Collectively constructing identity-strategy rhetoric: a dynamic interplay of heroes and villains
More Info
expand_more
Abstract
Strategy and identity can work together and enable organizations to reconcile short-term and long-term objectives, but their interplay may easily lead to vicious circles that prevent innovation or jeopardize an organization’s distinctiveness. On the one hand, identity may impede change if the strategic alternatives it allows for do not align with the new problems the organization faces. On the other hand, continuously reconstructing identity along with strategic decisions that are made can result in the organization losing its distinctive, central selling point and potentially even the commitment of the organizational members who identify with it. Previous research has shown how a sustained interplay in which strategy is – over a longer period of time – meaningfully framed by identity and serves to enact identity, may help organizations escape these vicious circles in the long run. Yet, how the day-to-day interactions of groups of organizational members influence the construction and management of a sustained identity-strategy interplay is still underexplored. Consequently, we know little about how organizational members can collectively nourish or compromise a well-balanced relationship between identity and strategy in their organization through their daily interactions.
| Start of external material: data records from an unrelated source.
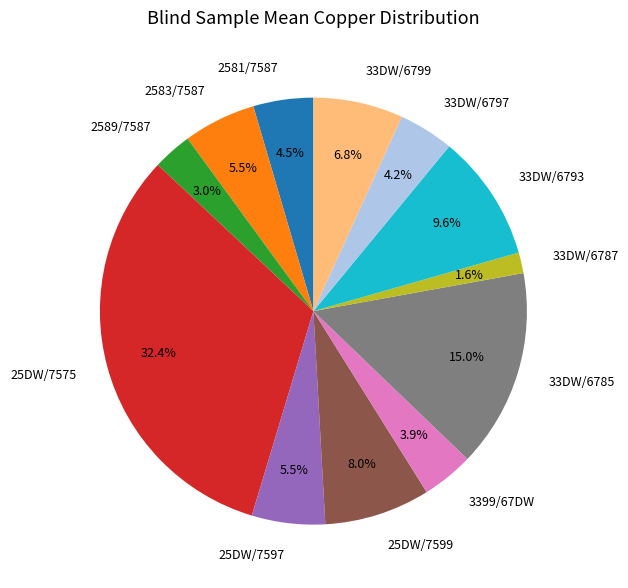

Approximately how many times larger is the value at 25DW/7599 compared to 33DW/6793?

0.8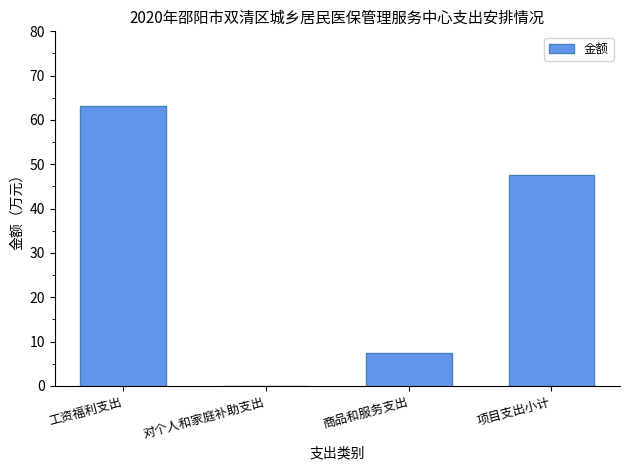

The chart shows a value of 47.5 at 项目支出小计. True or false?

True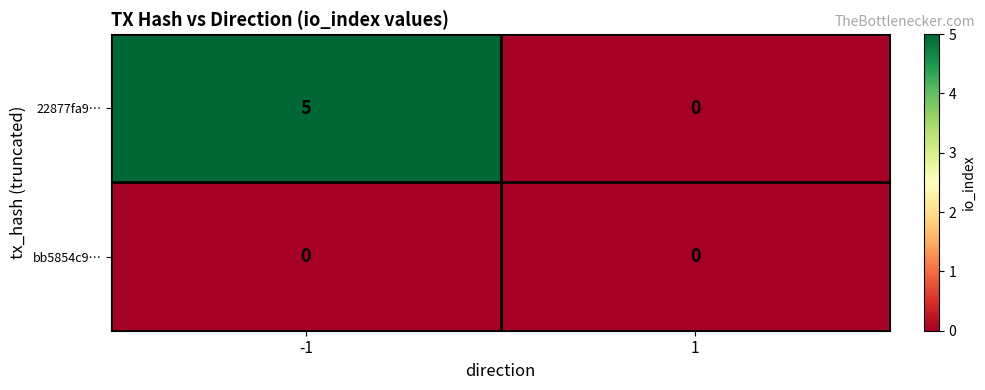

What value does the 22877fa9… series have at -1?

5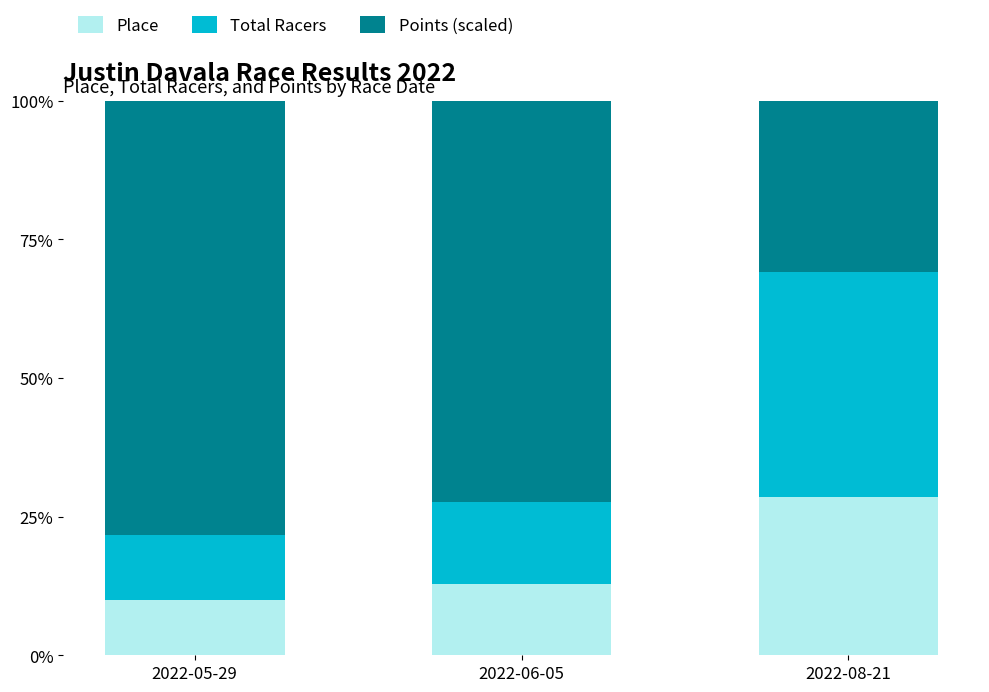

True or false: Place has a value of 3.7 at 2022-06-05.

False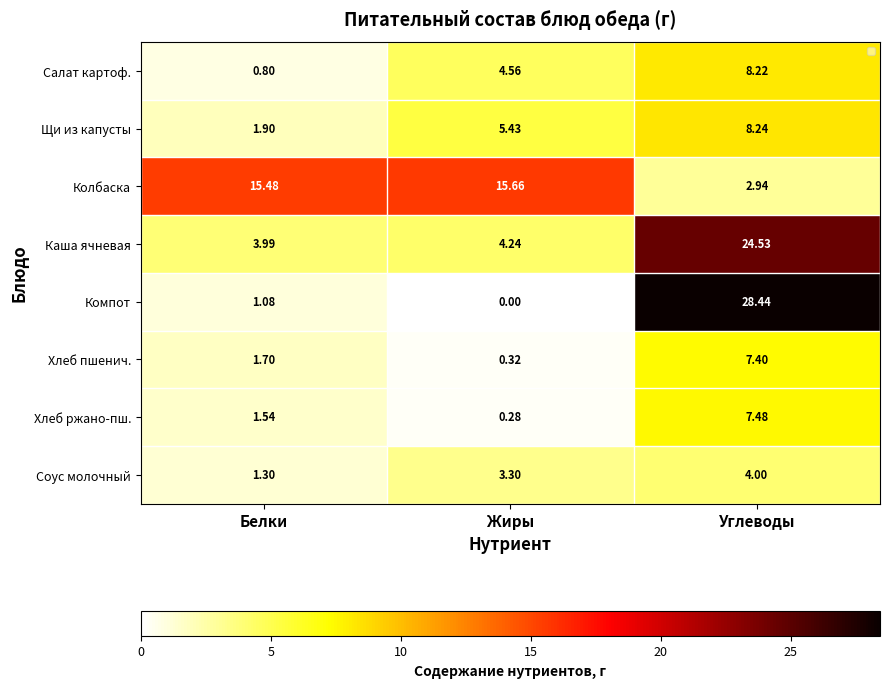

The Хлеб ржано-пш. series shows 1.5 at Белки. True or false?

True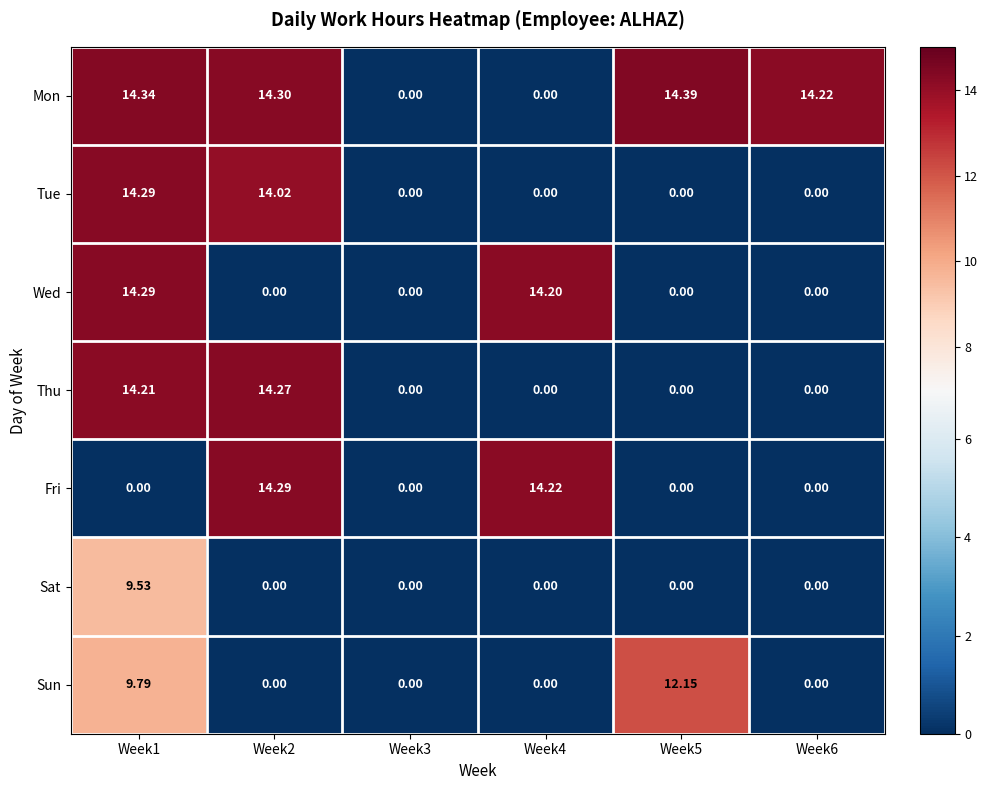

Which series has the widest spread of values?

Mon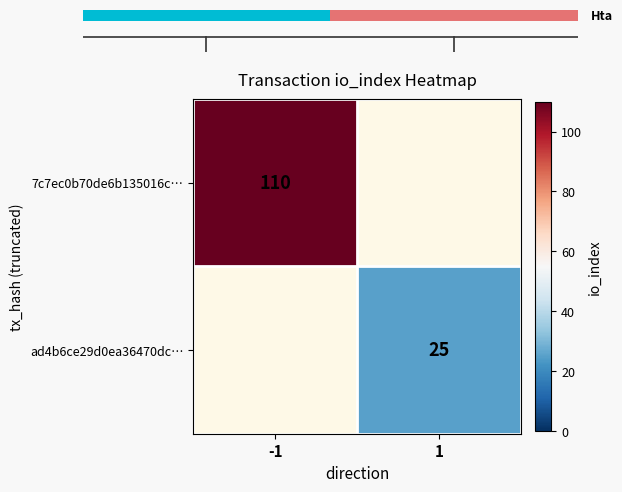

True or false: 7c7ec0b70de6b135016c… has a value of 161 at -1.

False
We opted for a process research design that allowed us to observe and compare interactions of multiple groups of organizational members in concentrated modes of strategy-making, thereby viewing process as an ‘activity’. Adopting a rhetoric-based perspective of identity work and strategy work as continuously inter-weaving dynamics, we study the emotionally-laden, rhetorical accounts of 17 groups of architects during project-oriented strategy workshops to see how they collectively give form to identity-strategy interplays when discussing their daily work. Studying group interactions around identity and strategy in contexts where members pursue multiple, possibly competing goals and uphold multiple, possibly competing identities, such as in architectural firms, is particularly relevant, as such complex, dynamic organizational settings are becoming more and more prevalent.